■ WHAT THE EXERCISE ASKS ■
Reproduce the stretch of the article on the so-called death of the PC from "TOPICS: PCs, Smartphones, Tablets" through "Let me explain...", word for word.

The so-called 'death of the PC'

The so-called 'death of the PC'

Summary: Is the PC dying? Not really. It's more to do with that users now have choice about which tools they use.

TOPICS: PCs, Smartphones, Tablets
Death of the PC
Death is coming. (If you're a PC.)

Last week Microsoft announced some decent numbers for their last reporting period.

Cue me getting an equally decent number of messages on Twitter along the lines of: "Ha! You say the PC is dying, but look at Microsoft's numbers!"


Next, a quick Google for the phrase "so-called death of the PC" yields a good few dozen blog posts from my compatriots at other publications. Each of them make the argument that with good Microsoft financial results, the PC can't be dying.

Ungh. That's not really what "death of the PC" means. Let me explain...


The whole phrase "death of the PC" is just a convenient hook. The PC isn't dying -- it can't die, for reasons that I'll come on to.

Instead of all this, the better way to read what is happening to the industry isn't that the Microsoft is doing badly; rather it's to look at how well all of the other guys are doing. On one hand, there are fewer PCs being sold than there used to be, and on the other hand there are more post-PC (smartphones and tablet) devices being sold than there used to be.

This is all about people -- mainly consumers, but this affects business users too -- having more choice than they used to have.

Here's a case in point:

We now know that Office 365 in the home-use market is doing rather well, having hit two million subscribers. If you need to have Office at home, and you're going to buy it, there is no better way of buying it than on subscription. That goes for small businesses too -- if you need Office, an Office 365 subscription is fantastic value and totally the best way to buy that product.

But consumers, and via the creeping unstoppability that is "consumerisation of IT", business users too now don't have to choose Office at all. They can do other things. In this case they could choose freebie Google Docs, or the equally free Office Web Apps.

It's not about "death of the PC", it's about "the birth of choice".

■ COLLECTED DATA ■
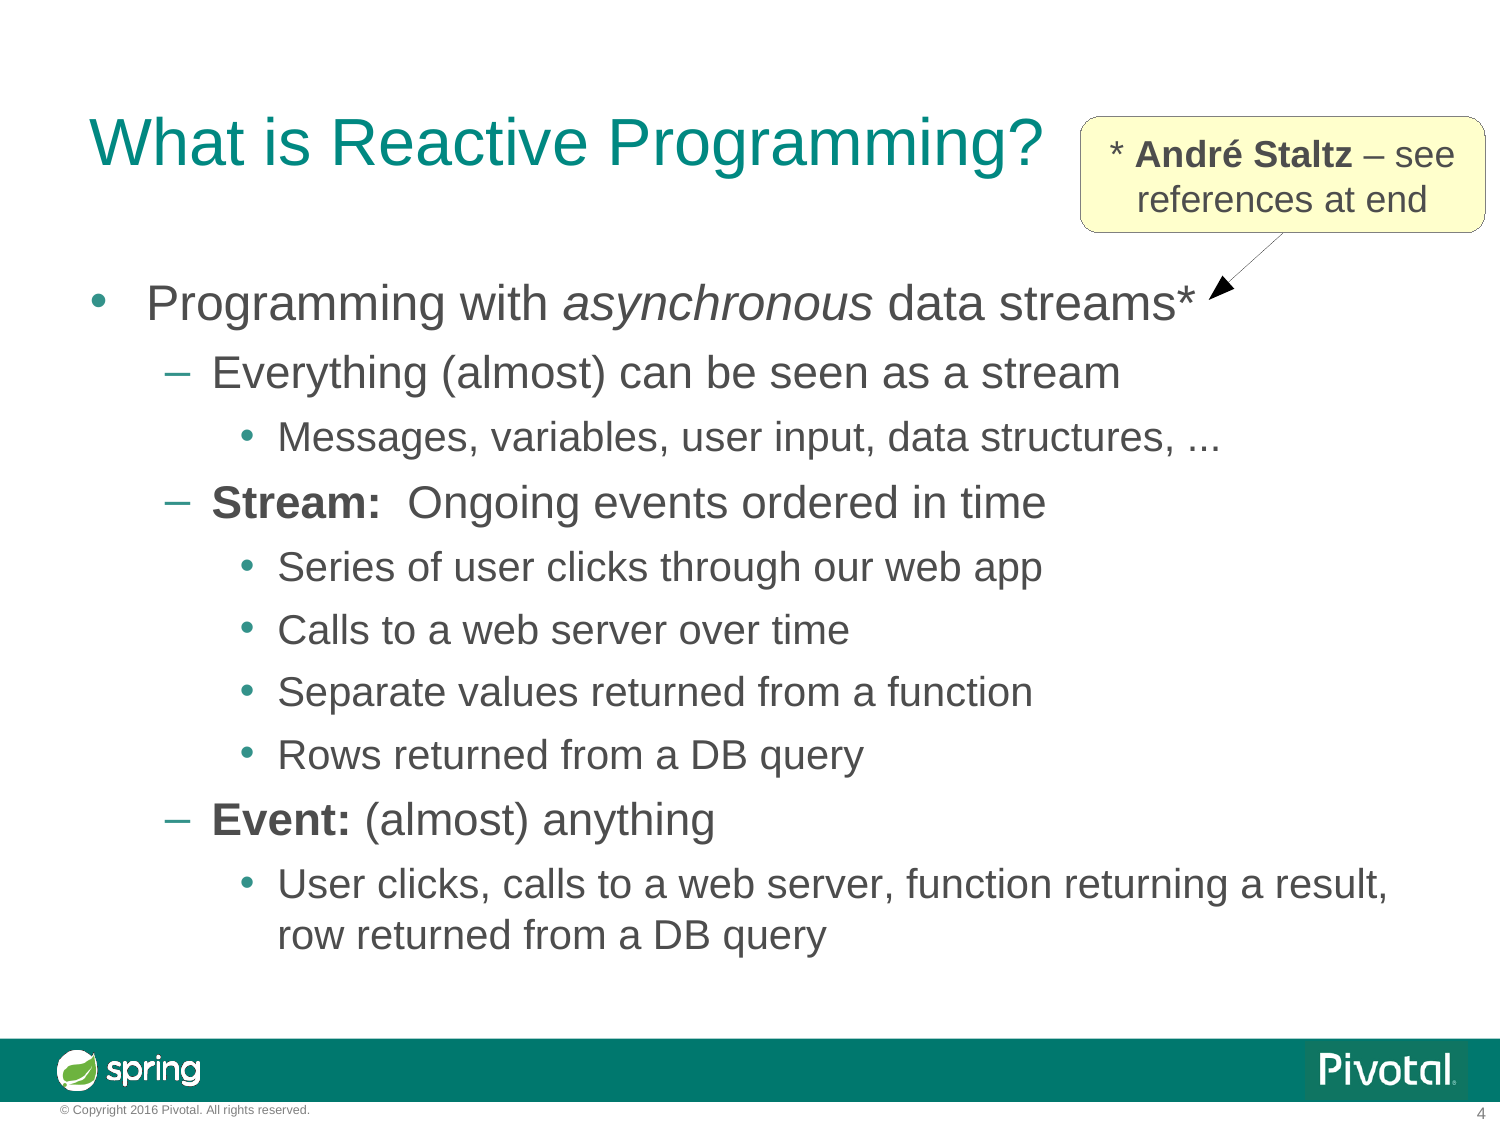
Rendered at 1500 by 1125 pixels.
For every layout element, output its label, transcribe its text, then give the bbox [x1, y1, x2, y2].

■ EXERCISE RESPONSE ■
TOPICS: PCs, Smartphones, Tablets
Death of the PC
Death is coming. (If you're a PC.)

Last week Microsoft announced some decent numbers for their last reporting period.

Cue me getting an equally decent number of messages on Twitter along the lines of: "Ha! You say the PC is dying, but look at Microsoft's numbers!"


Next, a quick Google for the phrase "so-called death of the PC" yields a good few dozen blog posts from my compatriots at other publications. Each of them make the argument that with good Microsoft financial results, the PC can't be dying.

Ungh. That's not really what "death of the PC" means. Let me explain...